27 Dec Book of the Week — Nature Abhors
“Evening snow starts to fall outside. It starts as large fluffy flakes. Day after day snow falls, week after week. Will it never end? The sidewalks become like narrow alleyways. For every snowflake there is regret: for words never said, for trips made and not made, for feelings never expressed.”
— Philip Zimmermann, Nature Abhors
Rhinebeck, NY: Spaceheater Editions, 2003
N7433.4 Z54 N38 2003
Nature Abhors is an artists’ book created by Philip Zimmermann in 2003. Originally made for “Love/Terror” —a curated artists’ book show at the University of Arizona — Nature Abhors is a book “about loss, the inevitable by-product and, (perhaps pessimistically) the final result of life and love.” For Zimmermann, the years leading up to Nature Abhors were full of loss: the death of both parents, a complicated relationship, and the tragedy of 9/11. In response, the book is “a rumination on what loss has meant.”
In Nature Abhors, loss is represented in woven book form, developed by Claire van Vliet and originated by Hedi Kyle. The form is excellent for display. Stretched out like an accordion, the book only shows one face of each sheet at a time. In the first few pages, this allows us to see a plane’s shadow grow as it descends on the desert. In the last few pages, we see the ascent as the view zooms in on birds in a cloudy sky, then past them, into the air.

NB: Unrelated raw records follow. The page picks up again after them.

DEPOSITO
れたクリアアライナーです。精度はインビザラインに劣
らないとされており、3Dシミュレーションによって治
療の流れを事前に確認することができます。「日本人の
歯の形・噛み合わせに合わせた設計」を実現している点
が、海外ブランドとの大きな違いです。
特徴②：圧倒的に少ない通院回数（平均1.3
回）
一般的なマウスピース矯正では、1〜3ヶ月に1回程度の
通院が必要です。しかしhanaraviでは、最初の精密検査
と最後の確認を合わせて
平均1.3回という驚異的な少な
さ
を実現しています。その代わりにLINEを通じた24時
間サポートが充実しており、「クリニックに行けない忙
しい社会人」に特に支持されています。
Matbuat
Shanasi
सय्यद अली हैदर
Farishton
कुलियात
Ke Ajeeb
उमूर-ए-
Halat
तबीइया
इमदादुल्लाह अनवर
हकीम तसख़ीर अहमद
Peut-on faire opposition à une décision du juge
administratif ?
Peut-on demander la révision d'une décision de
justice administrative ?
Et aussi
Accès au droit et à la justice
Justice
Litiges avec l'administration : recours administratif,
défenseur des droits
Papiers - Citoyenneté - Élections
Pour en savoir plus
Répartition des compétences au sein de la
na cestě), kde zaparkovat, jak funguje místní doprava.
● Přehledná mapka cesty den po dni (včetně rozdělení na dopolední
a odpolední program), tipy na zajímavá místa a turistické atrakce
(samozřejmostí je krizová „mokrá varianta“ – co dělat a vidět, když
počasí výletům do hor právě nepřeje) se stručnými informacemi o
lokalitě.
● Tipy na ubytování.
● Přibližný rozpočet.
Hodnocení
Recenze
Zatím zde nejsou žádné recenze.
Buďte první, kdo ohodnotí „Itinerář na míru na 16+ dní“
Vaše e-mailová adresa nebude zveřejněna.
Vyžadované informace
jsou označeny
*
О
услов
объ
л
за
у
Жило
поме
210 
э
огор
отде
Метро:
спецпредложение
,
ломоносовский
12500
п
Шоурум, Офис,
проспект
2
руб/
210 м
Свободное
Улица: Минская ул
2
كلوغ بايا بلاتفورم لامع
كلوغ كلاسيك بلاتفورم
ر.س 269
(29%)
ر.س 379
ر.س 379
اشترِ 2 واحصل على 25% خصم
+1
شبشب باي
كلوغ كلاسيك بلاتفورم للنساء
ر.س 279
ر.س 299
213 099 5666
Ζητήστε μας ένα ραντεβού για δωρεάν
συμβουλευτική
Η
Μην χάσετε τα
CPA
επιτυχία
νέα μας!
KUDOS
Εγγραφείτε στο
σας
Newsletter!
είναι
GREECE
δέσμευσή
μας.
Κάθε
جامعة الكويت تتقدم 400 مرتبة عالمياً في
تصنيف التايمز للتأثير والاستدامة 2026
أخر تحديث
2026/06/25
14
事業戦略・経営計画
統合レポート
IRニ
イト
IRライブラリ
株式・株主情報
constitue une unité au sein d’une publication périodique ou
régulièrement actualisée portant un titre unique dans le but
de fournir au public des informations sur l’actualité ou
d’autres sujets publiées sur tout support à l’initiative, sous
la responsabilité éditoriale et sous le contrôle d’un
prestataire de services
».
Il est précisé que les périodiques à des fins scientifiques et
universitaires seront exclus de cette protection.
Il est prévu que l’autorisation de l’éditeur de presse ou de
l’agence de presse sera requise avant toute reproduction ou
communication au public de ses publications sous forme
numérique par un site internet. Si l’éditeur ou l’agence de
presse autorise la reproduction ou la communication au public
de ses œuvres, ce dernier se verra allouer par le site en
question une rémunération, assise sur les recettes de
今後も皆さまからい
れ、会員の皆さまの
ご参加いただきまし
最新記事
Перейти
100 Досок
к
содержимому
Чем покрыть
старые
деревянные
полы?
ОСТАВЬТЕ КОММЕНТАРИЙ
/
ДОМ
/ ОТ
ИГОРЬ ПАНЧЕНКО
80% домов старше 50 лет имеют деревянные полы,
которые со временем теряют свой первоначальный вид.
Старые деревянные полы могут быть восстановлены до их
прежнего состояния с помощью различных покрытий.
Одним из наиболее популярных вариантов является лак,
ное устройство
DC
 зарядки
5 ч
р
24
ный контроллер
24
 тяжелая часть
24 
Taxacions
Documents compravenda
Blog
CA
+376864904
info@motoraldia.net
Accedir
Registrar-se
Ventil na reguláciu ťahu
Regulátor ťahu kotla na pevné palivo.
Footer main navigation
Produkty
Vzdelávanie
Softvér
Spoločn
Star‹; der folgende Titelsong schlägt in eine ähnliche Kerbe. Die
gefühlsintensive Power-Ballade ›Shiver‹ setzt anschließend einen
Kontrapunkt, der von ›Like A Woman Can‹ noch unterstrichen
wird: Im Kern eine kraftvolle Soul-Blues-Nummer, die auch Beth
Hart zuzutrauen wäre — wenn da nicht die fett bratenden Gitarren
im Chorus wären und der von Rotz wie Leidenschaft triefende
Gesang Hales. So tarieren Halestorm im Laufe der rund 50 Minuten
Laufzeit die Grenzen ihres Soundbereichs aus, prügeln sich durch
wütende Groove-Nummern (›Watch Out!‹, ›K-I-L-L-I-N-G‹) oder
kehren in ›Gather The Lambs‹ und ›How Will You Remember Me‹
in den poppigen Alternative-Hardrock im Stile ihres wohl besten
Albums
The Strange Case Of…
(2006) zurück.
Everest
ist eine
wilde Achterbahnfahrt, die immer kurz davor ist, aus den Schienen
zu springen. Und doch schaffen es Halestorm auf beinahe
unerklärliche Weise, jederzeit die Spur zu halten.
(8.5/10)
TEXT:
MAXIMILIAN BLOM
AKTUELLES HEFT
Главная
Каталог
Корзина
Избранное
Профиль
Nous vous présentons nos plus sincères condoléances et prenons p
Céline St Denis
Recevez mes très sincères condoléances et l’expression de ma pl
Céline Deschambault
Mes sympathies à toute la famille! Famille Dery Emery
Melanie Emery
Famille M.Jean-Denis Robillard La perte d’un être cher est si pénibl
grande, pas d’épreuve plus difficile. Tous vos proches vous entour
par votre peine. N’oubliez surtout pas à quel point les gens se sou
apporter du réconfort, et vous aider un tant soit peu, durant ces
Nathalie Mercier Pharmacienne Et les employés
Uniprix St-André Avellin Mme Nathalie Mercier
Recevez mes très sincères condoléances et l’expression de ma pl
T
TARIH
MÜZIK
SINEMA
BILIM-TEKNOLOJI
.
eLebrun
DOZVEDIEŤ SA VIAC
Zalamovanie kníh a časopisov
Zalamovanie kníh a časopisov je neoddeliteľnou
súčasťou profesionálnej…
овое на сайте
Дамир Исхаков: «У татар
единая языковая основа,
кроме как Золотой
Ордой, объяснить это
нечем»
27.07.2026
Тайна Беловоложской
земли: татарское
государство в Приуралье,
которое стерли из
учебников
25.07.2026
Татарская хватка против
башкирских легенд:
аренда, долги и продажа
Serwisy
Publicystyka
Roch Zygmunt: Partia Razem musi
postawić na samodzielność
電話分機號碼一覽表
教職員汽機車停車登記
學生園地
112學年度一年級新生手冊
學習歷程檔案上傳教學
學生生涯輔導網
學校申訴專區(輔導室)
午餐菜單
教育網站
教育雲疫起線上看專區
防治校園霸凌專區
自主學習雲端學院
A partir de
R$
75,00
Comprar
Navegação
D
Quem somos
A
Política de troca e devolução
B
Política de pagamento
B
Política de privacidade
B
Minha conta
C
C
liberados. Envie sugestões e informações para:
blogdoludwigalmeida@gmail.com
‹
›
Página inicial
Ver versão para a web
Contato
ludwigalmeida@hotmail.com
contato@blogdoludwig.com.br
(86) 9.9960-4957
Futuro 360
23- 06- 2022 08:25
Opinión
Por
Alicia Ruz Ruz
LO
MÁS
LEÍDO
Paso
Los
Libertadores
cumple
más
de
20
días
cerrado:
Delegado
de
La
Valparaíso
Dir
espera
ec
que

There are many variations of the woven book form. In the case of Nature Abhors, it binds card stock pages together with a concertina spine that is glued to and woven through the pages. The spine takes up a fair amount of a page’s real estate, but allows the book to be spread out to display the verso (or recto) of each page in the book. One can also thumb through it, as with a standard book. The structure creates a loose book that can feel like a codex one moment, then unsteady and mobile the next. Nature Abhors presents the text and images in many ways, some of which are unexpected, but all of which can work into fresh interpretations of the narrative.
It feels natural to read Nature Abhors by flipping through it, but on his website Zimmermann says the book is “to be read through on one side, then on the reverse.” Because of Zimmermann’s short passages, either method creates an interesting narrative. The text of any page can relate to surrounding pages, as they float largely separate from each other in time and space. Some take place in New England, some in a desert, or by a beach. Some passages have the narrator freshly wounded by a relationship, while others show him having made peace with the loss after time passed.
We can make connections between the passages and those connections can vary depending on how the book is read. Questions of time, emerging hope, or resignation echo through the book. Spread out it can be flipped again and again, making a kind of infinite loop of loss. The human experience, encapsulated in this artists’ book, is held together with images of a human spine.
Nature Abhors was printed in an edition of one hundred and thirty-six copies. University of Utah rare books copy is no. 136, signed by the artist/author.